Feeds on small prey most of the time and is more of a predator than a scavenger (like the bald eagle). It eats prey up to the size of a fox or a large crane (known to take goats or small deer as well). A pair may hunt together.

Habitat

Utilizes a variety of open habitats: tundra, prairie, rangeland, or desert. Wide ranging in the winter. Is more restrictive in the summer to areas with good nesting habitat.

Reproduction

May mate for life.

Young

Usually there are 2, sometimes 1-3, but rarely 4 young. Both male and female incubate. Female usually incubates more. Incubation lasts around 41-45 days.

The female stays with the young at first, while the male hunts. After the young start to loose their down, the female leaves the nest to help hunt.

Young first fly 60-70 days after hatching.

Nests

Nests are most often high and well protected on a cliff face. Also, may nest in large trees or, rarely, on the ground. Typically nests sites are used repeatedly for many years. Often, within a territory, there will be an alternate nest. Nests are constructed by both sexes with sticks and lined with weeds, grass, leaves, and moss. New material is added each year. Nests can become quite large.

Disturbance

  • Research suggests that golden eagles are senstive to human activity. Steidle et. al. (1993) found when observers were camped 400m (1300 ft or 1/4 mile) for 24 hours from golden eagle nests, adults spent less time near their nests, fed juveniles less frequently, and fed themselves and their juveniles up to 67% less food than when observers were camped 800m (2600 ft or 1/2 mile) away from nests for an equal period of time.
  • In Idaho, in a study of 40 years of golden eagle territories, data showed that areas that experienced OHV use (>4 km/km2 within 3 km of the nest) saw a substantial decrease in nest productivity when compared with nests that had less OHV activity (<3km/ km2 within 3km of the nest).

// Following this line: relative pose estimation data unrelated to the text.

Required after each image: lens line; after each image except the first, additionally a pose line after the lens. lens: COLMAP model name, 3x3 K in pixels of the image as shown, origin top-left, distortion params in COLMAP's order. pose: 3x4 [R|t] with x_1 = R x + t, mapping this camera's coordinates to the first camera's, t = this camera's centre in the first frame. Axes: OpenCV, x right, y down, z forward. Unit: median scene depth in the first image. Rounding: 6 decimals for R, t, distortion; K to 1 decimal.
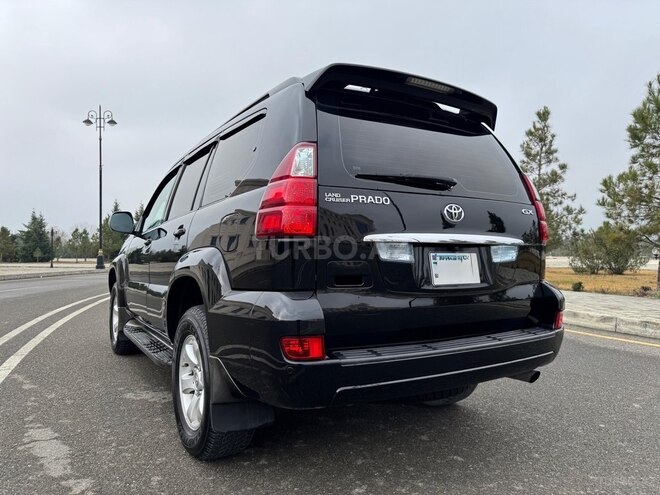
lens RADIAL K [[468.6, 0, 329.6], [0, 468.6, 250.0], [0, 0, 1]] dist [0.002227, -0.005569]
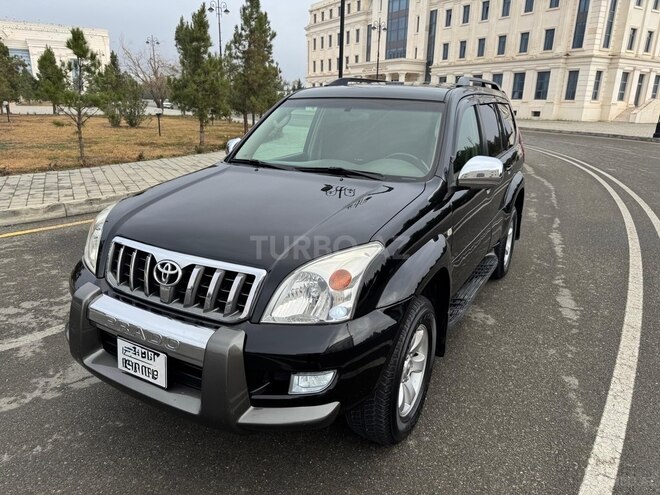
lens RADIAL K [[467.6, 0, 331.0], [0, 467.6, 249.4], [0, 0, 1]] dist [0.006768, -0.010137]
pose [[-0.483471, -0.278617, 0.829836, -1.080224], [-0.034450, 0.953316, 0.300004, -0.175165], [-0.874682, 0.116456, -0.470498, 1.768552]]
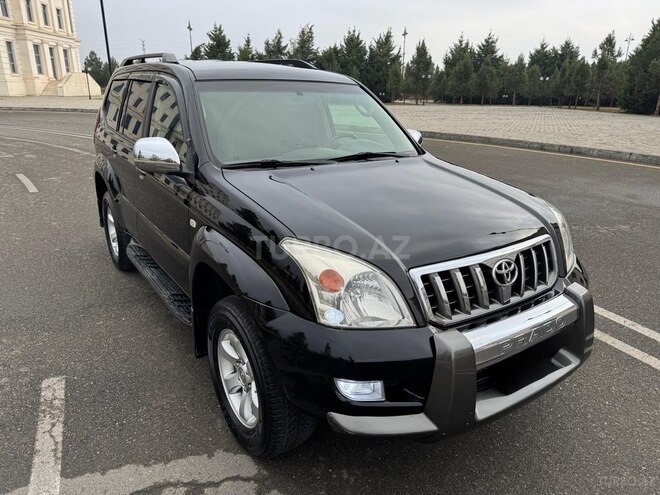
lens RADIAL K [[468.6, 0, 329.6], [0, 468.6, 250.0], [0, 0, 1]] dist [0.002227, -0.005569]
pose [[-0.998690, -0.008306, -0.050494, -0.285374], [-0.023868, 0.948439, 0.316058, -0.163983], [0.045265, 0.316849, -0.947395, 2.181732]]
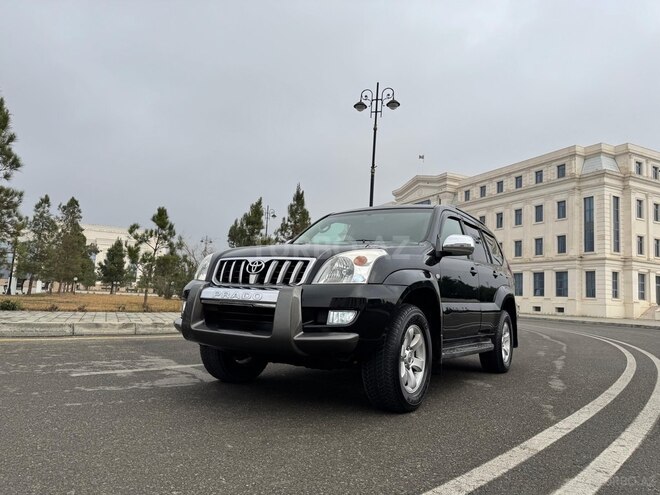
lens RADIAL K [[467.6, 0, 331.0], [0, 467.6, 249.4], [0, 0, 1]] dist [0.006768, -0.010137]
pose [[-0.426551, 0.070499, 0.901712, -1.424083], [-0.062501, 0.992277, -0.107146, 0.085953], [-0.902301, -0.102061, -0.418851, 1.935099]]
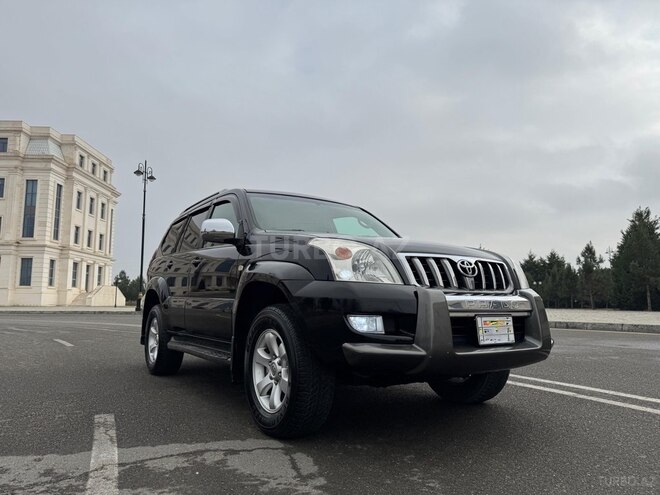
lens RADIAL K [[467.6, 0, 331.0], [0, 467.6, 249.4], [0, 0, 1]] dist [0.006768, -0.010137]
pose [[-0.999508, -0.012537, -0.028763, -0.272265], [-0.008821, 0.992010, -0.125848, 0.098295], [0.030111, -0.125532, -0.991632, 2.437728]]
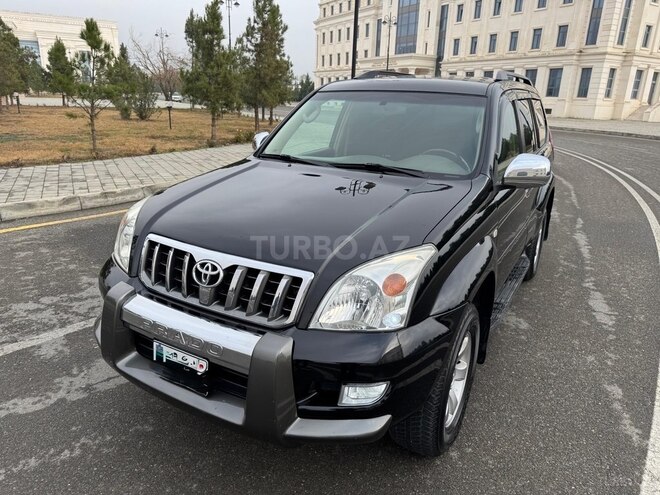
lens RADIAL K [[468.6, 0, 329.6], [0, 468.6, 250.0], [0, 0, 1]] dist [0.002227, -0.005569]
pose [[-0.468176, -0.294295, 0.833188, -1.026432], [-0.044714, 0.949591, 0.310285, -0.169534], [-0.882503, 0.108013, -0.457735, 1.798091]]
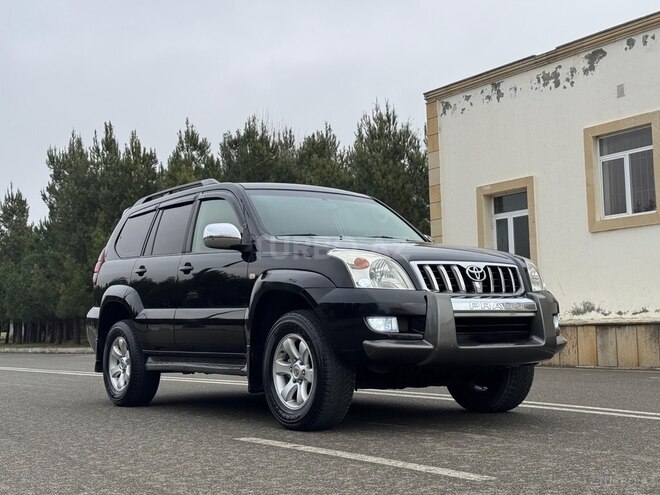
lens RADIAL K [[888.7, 0, 330.0], [0, 888.7, 247.5], [0, 0, 1]] dist [-0.011279, -0.023333]
pose [[-0.998607, 0.008452, -0.052079, -0.180731], [0.013587, 0.994990, -0.099050, 0.136391], [0.050980, -0.099620, -0.993719, 3.224908]]
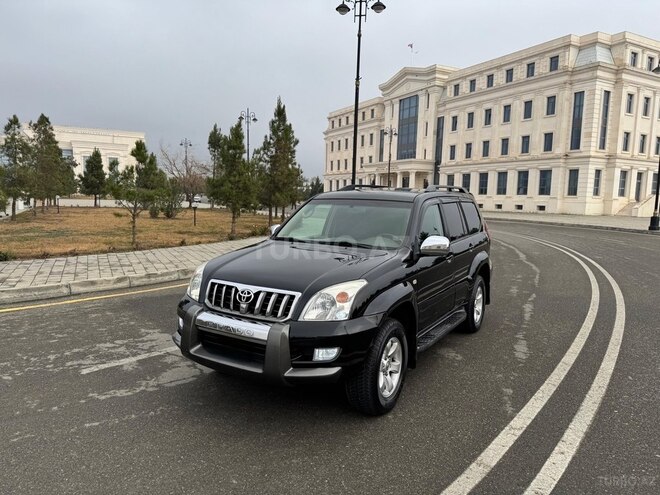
lens RADIAL K [[465.4, 0, 331.4], [0, 465.4, 248.8], [0, 0, 1]] dist [0.027877, -0.035012]
pose [[-0.453458, -0.117315, 0.883523, -1.473740], [-0.037529, 0.992934, 0.112581, -0.190756], [-0.890487, 0.017893, -0.454657, 1.965429]]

Nests that were near parking lots (<700m) were particularly affected - some not producing young for up to 15 years (Steenhof et al. 2014). *Interestingly, it appears that helicopters may not have an impact on Golden Eagle reproduction (Grubb et al. 2010).

Timing limitations and spacial buffers are commonly used to protect golden eagle nests during the breeding season. Typically a 1/2 mile no disturbance buffer is recommended from at least February 1 - July 15. Some recommendations differ (for example: Colorado Parks and Wildlife recommends timing limitation from December 1 - July 15). Others recommend no activity period within 1/2 mile of the nest, without consideration to the time of year (this option can be better because it eliminates the need for area closures during the breeding season which can be time intensive).

Steidl, R. J., K. D. Kozie, G. J. Dodge, T. Pehovski and E. R. Hogan. 1993. Effects of human activity on breeding behavior of golden eagles in Wrangell-St. Elias National Park and Preserve; a preliminary assessment. National Park Service, Wrangell-St. Elias National Park and Preserve, Copper Center, Alaska, WRST Research and Resource Report; no. 93-3.